Aerospace manufacturer Pratt & Whitney recently announced its sustainability goals for the year 2025and AUNE alumnus Terry Robinson, MBA ’12, can take part of the credit for it. Terry is chairing a committee focused on the company’s factory sustainability goals.
Pratt & Whitney’s goals are aimed at making the company more efficient and improving the sustainability of its factories, suppliers, and products by 2025, the company’s 100th anniversary.
Those goals include recycling 100 percent of its waste, reducing both water consumption and greenhouse gas emissions by 80 percent, and producing the most energy-efficient engines on the market. They also include producing engines that are 100-percent recyclable at the end of their lives. Pratt & Whitney has invested almost $60 million in more than 800 environmental projects since 2006, the company said.

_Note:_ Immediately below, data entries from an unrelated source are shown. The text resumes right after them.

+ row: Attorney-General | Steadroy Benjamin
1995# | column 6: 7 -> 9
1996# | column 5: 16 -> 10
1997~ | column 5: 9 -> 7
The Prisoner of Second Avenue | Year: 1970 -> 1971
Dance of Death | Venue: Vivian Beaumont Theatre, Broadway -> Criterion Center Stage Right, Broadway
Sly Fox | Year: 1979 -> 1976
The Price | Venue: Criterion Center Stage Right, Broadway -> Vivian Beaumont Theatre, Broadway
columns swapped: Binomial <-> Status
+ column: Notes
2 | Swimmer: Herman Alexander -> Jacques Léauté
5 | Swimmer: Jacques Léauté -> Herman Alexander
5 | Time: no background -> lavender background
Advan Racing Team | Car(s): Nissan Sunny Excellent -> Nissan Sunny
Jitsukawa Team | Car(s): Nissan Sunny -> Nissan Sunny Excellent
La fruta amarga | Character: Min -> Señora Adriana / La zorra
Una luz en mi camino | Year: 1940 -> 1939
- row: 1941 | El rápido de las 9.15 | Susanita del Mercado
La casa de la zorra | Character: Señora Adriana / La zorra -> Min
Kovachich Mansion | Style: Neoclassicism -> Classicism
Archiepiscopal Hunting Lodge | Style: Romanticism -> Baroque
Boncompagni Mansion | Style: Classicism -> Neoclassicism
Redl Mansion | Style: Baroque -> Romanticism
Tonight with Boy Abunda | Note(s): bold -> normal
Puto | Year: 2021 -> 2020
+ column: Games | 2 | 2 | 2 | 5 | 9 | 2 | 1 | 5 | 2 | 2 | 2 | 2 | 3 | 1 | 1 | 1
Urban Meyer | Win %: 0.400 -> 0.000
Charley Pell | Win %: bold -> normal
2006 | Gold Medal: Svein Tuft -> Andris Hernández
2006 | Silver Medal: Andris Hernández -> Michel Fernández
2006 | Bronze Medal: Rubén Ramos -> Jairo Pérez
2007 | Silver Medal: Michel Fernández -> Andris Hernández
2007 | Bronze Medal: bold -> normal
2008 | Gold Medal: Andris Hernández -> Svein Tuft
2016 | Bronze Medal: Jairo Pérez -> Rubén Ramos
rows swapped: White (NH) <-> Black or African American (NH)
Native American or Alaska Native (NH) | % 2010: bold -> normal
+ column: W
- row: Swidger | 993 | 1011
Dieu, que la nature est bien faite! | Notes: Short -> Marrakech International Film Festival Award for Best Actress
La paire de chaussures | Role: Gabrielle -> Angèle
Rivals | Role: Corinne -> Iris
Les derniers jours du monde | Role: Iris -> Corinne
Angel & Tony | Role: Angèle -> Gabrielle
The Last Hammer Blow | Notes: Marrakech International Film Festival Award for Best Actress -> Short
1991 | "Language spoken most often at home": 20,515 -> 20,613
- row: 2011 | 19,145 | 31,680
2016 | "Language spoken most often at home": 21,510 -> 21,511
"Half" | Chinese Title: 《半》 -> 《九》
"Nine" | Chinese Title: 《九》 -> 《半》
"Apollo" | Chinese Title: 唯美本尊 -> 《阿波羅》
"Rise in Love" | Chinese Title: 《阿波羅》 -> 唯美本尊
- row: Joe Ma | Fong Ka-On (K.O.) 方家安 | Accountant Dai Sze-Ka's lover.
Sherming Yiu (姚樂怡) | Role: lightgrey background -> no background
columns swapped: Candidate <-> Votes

Terry said his committee did the research and developed the foundation for the sustainability goals. Among other items, we needed to be able to say that the goals are credible and achievable, he said. Going forward, the factory sustainability committee is tasked with developing the tools and guidance needed to achieve the goals. But an important element will also be to maintain enthusiasm and commitment throughout the organization. It’s going to require the collective talents of all our personnel to make it work, and not just a reliance on the environmental, health and safety community.
Terry’s committee is one of several; others focus on the company’s product, supply chain, and community outreach goals. The original inspiration came from P&W Canada, a business unit that has involved its management and workforce in sustainability initiatives for the last two years.
Pratt & Whitney, a division of United Technologies, manufactures large aircraft engines. It has 33,000 employees around the world.
Terry has worked in Pratt & Whitney’s Global Environmental, Health and Safety Department for seven years. He provides compliance and management systems assistance to the company’s facilities.